▸ Task
Somewhere below is a line with "#575654; stroke-width: 2" and, later, a line with "#22201c; stroke: #a19f9c;"; repeat those two lines and all the lines between them, exactly as they are.
/---
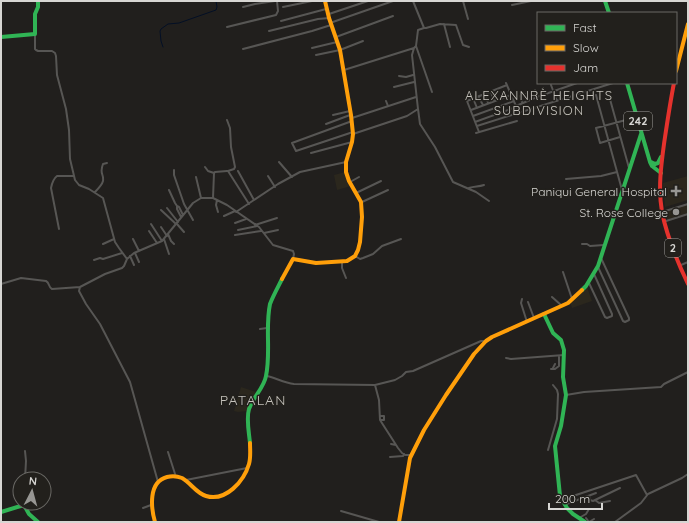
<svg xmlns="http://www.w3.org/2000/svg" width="689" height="523" viewBox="0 0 689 523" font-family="Quicksand,sans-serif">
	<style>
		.built { fill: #2b271d }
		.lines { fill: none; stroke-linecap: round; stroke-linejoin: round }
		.stream { stroke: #030f25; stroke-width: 1 }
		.street { stroke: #575654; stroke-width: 2 }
		.fast { stroke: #30b455; stroke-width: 4 }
		.slow { stroke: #ff9f0a; stroke-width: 4 }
		.jam { stroke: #e5322d; stroke-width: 4 }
		.poi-dot { fill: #979693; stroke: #22201c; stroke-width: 1.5 }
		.labels { text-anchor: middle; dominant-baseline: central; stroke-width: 3; stroke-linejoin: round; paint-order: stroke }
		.shield { fill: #22201c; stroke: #a19f9c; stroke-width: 1 }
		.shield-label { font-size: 11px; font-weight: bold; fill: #d7d6d3 }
		.poi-label { font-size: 12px; fill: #d7d6d3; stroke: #22201c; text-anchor: end }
		.neighbourhood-label { font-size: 13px; letter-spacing: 1px; fill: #c5c2bc; stroke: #22201c }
		.quarter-label { font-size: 14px; letter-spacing: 1px; fill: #c5c2bc; stroke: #22201c }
	</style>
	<rect width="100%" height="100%" fill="#211f1d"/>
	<path class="built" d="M 345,172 L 351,186 L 337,190 L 334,175 Z
		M 688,176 L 688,200 L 665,207 L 663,183 Z
		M 688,204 L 688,213 L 667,220 L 665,211 Z
		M 587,287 L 592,301 L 572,308 L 570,302 Z
		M 241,387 L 256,392 L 247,411 L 238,412 L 234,411 Z"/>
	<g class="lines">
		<path class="stream" d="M 163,47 L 161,41 L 160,31 L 161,29 L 168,24 L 179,23 L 216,10 L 217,7 L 216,1"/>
		<path class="street" d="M 413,1 L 424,28 L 418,30 L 416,46 L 414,48 L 412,55 L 418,109
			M 463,1 L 468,19
			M 512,5 L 531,1
			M 243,7 L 255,4 L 275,1
			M 283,7 L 312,1
			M 329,14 L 368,1
			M 281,21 L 326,9
			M 330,23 L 393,1
			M 444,24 L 450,47
			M 227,27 L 276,15 L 278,11 L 277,1
			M 424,28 L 426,28 L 440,24 L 456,25 L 463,45 L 469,47
			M 269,31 L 318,19 L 329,18
			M 35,34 L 35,49 L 36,50 L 38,51 L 52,51 L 55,53 L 56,56 L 57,75 L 66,109 L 69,130 L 70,159 L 75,180 L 79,185 L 89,189 L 103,198 L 115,242 L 119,248 L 127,259
			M 336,37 L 393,16
			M 416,46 L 432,92
			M 312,48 L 337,42
			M 243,49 L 312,31 L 331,25
			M 316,55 L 340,50 L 363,41
			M 344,70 L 414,48
			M 399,76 L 406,77 L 413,75
			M 506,83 L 519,113
			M 551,85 L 557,101
			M 394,87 L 414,82
			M 543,88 L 545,94
			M 535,90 L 537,97
			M 491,92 L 494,101
			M 608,92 L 629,168
			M 485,94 L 488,103
			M 526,94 L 529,100
			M 596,95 L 622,190
			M 478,96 L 483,105
			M 520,96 L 522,102
			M 473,98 L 477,108
			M 386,101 L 388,106
			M 516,106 L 537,97 L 577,83
			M 471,110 L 511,95
			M 333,115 L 350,111
			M 473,116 L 514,101
			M 352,118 L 416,97
			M 227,120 L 230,128 L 231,147 L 235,167 L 234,169 L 228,171
			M 352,121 L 292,143 L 296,151 L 353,132
			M 475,122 L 516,107
			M 326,124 L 350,115
			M 477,126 L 613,83
			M 479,132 L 467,101 L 507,85
			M 476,133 L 517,121
			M 353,134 L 407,116 L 418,109 L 420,124 L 435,147 L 453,182 L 476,192 L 489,201
			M 620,137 L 600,143 L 596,128 L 637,117
			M 311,153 L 352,142
			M 279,162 L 292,177
			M 205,167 L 208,171 L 214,173
			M 174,170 L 174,175 L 184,204 L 193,220
			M 238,171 L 254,200
			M 268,176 L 275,187
			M 196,177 L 201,198
			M 566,179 L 601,176 L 617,172
			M 350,182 L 359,177
			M 469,188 C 475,186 478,187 484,185
			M 169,190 L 175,203 L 177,206 L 179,207 L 183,215
			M 95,192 C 98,189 102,185 103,181 C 104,173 99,174 103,164 L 107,163
			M 356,193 L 381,181
			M 213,198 L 214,173 L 215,172 L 227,171 L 228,171 L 249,204
			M 217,200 L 216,205 L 218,212
			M 362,202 L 388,190
			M 177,206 L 177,209 L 181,217
			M 167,208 L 178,222
			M 161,210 L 176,224
			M 236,212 L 278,184 L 300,172 L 346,162
			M 662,212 L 688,204
			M 224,216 L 235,211
			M 666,221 L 688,214
			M 235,223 L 246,219
			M 151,224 L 162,241
			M 177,224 L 184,232
			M 255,225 L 277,218
			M 161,227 L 167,236
			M 59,229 L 51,188 C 52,183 53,179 57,176 L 74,176
			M 238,230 L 257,226
			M 149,231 L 157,243
			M 264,233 L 278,230
			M 168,234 L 171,241 L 174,244
			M 235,235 L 261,231
			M 133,239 L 139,251
			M 164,239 L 169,254
			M 103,244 L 114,239
			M 582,244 L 587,244 L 590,246 L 604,245
			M 135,253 L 139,262
			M 130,256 L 134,265
			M 355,256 L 360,259 L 363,258 L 373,254 L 382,246 L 401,239
			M 94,260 L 100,258 L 103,259 L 122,253
			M 342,262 L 342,268 L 346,278
			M 681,265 L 688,262
			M 598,267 L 623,321 L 625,322 L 629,320 L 629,318 L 601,258
			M 563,272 L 572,299
			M 589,283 L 605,317 L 607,318 L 612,316 L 612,314 L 594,274
			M 1,284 L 21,278 L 46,281 C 50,283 48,287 52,289 L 80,287
			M 552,297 L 561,305
			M 522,299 L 521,303 L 527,322
			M 528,302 L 534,318
			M 260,329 L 267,328
			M 506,358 L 511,359 L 564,355
			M 553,368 L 555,364
			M 551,369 L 555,369 L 559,366 L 559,356
			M 267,376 C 276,378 284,383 294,384 L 375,385 L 379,400 L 380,420 L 398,448 L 402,453 L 405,455 L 411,455
			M 375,385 L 395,380 L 402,376 L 406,372 L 413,371 L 481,341 L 484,341
			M 566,395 L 584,392 L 661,387 L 664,384 L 688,372
			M 380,416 L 384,416 L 384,420 L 380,420
			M 391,444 L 396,445
			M 548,450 L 557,419 L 558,394 L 557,390 L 553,385
			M 25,451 L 26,461 L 25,479
			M 168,452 L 176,477
			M 390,457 L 403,456 L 404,454
			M 186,480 L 247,468
			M 158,482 L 130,382 L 100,324 L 86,304 L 79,291 L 80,287 L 105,274 L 122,268 L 124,266 L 127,259 L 134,253 L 162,241 L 193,203 L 201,198 L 213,198 L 227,205 L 259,227 L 273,245 L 293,251 L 294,254 L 293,259
			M 589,496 L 590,500 L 593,501 L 620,488
			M 561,500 L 636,475 L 647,495
			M 595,500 L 599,503 L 610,501
			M 564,505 L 596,493
			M 143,508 L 151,505
			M 341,511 L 379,522
			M 579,518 L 586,514 L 589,509
			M 586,518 L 589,522 L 594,519
			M 615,522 L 641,503 L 648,494 L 682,478 L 688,474"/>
		<path class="fast" d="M 605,1 L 609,13
			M 1,37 L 35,34 L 35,14 L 38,7 L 38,1
			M 627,83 L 650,162 L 652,166 L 661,173
			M 651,162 L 655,164 L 658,163 L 661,157
			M 582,290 L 586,286 L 598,266 L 641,134
			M 544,314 L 553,333 L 561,340 L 564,350 L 563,377 L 566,395 L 561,426 L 555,446 L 560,496 L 567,508 L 573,514 L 585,522
			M 250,443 C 249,432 246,419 249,409 C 253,397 264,388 266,376 C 271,352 265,328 270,304 C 273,296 278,287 282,279
			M 1,512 L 24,505 L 29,514 L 38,522"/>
		<path class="slow" d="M 676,71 L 688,24
			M 282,279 L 293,259 L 316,263 L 347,261 L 355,256 L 358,250 L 360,242 L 362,217 L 361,202 L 349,181 L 346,172 L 346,162 L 352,142 L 353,134 L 351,115 L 340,50 L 329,18 L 325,1
			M 155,522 C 151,508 148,482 167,477 C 171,476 177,476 182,478 C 191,483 196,493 206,496 C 226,502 244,481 249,464 C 251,457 250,450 250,443
			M 399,522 L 410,458 L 424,430 L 446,395 L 474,354 L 486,341 L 492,337 L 568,303 L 582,290"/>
		<path class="jam" d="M 674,83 C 670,103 667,124 664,144 C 661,166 658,189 662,212 C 667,237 677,261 688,284"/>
	</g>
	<g class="poi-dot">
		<path d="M674 185h4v4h4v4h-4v4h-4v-4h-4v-4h4z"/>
		<circle cx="676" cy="212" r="4"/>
	</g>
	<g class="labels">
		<g class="shield">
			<rect x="624" y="112" width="28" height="18" rx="3"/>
			<rect x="665" y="239" width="16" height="18" rx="3"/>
		</g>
		<g class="shield-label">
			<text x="638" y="121">242</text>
			<text x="673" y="248">2</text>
		</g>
		<g class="poi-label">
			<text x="667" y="191">Paniqui General Hospital</text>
			<text x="668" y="212">St. Rose College</text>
		</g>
		<g class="neighbourhood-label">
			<text x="539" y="95">ALEXANNRÈ HEIGHTS<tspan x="539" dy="15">SUBDIVISION</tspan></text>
		</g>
		<g class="quarter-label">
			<text x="253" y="400">PATALAN</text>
		</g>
	</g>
	<rect width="689" height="523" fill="none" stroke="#d7d6d3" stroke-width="4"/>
	<rect x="537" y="12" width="140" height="72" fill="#22201c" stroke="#6a6965"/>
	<rect x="545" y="25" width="20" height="6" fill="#30b455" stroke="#6a6965"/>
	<text x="573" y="32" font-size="12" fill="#d7d6d3">Fast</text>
	<rect x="545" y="45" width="20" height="6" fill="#ff9f0a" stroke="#6a6965"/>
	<text x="573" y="52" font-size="12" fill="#d7d6d3">Slow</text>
	<rect x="545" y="65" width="20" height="6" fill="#e5322d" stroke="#6a6965"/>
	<text x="573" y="72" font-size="12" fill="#d7d6d3">Jam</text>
	<g transform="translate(32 491) rotate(6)"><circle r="19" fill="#22201c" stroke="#6a6965"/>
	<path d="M0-3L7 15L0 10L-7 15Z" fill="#979693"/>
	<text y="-6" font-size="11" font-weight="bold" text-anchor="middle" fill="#d7d6d3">N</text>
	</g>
	<path d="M549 503v6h53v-6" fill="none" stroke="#d7d6d3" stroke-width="2"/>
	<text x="555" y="503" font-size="12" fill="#d7d6d3" stroke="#22201c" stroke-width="3" paint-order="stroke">200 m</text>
</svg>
\---
▸ Exercise solution
		.street { stroke: #575654; stroke-width: 2 }
		.fast { stroke: #30b455; stroke-width: 4 }
		.slow { stroke: #ff9f0a; stroke-width: 4 }
		.jam { stroke: #e5322d; stroke-width: 4 }
		.poi-dot { fill: #979693; stroke: #22201c; stroke-width: 1.5 }
		.labels { text-anchor: middle; dominant-baseline: central; stroke-width: 3; stroke-linejoin: round; paint-order: stroke }
		.shield { fill: #22201c; stroke: #a19f9c; stroke-width: 1 }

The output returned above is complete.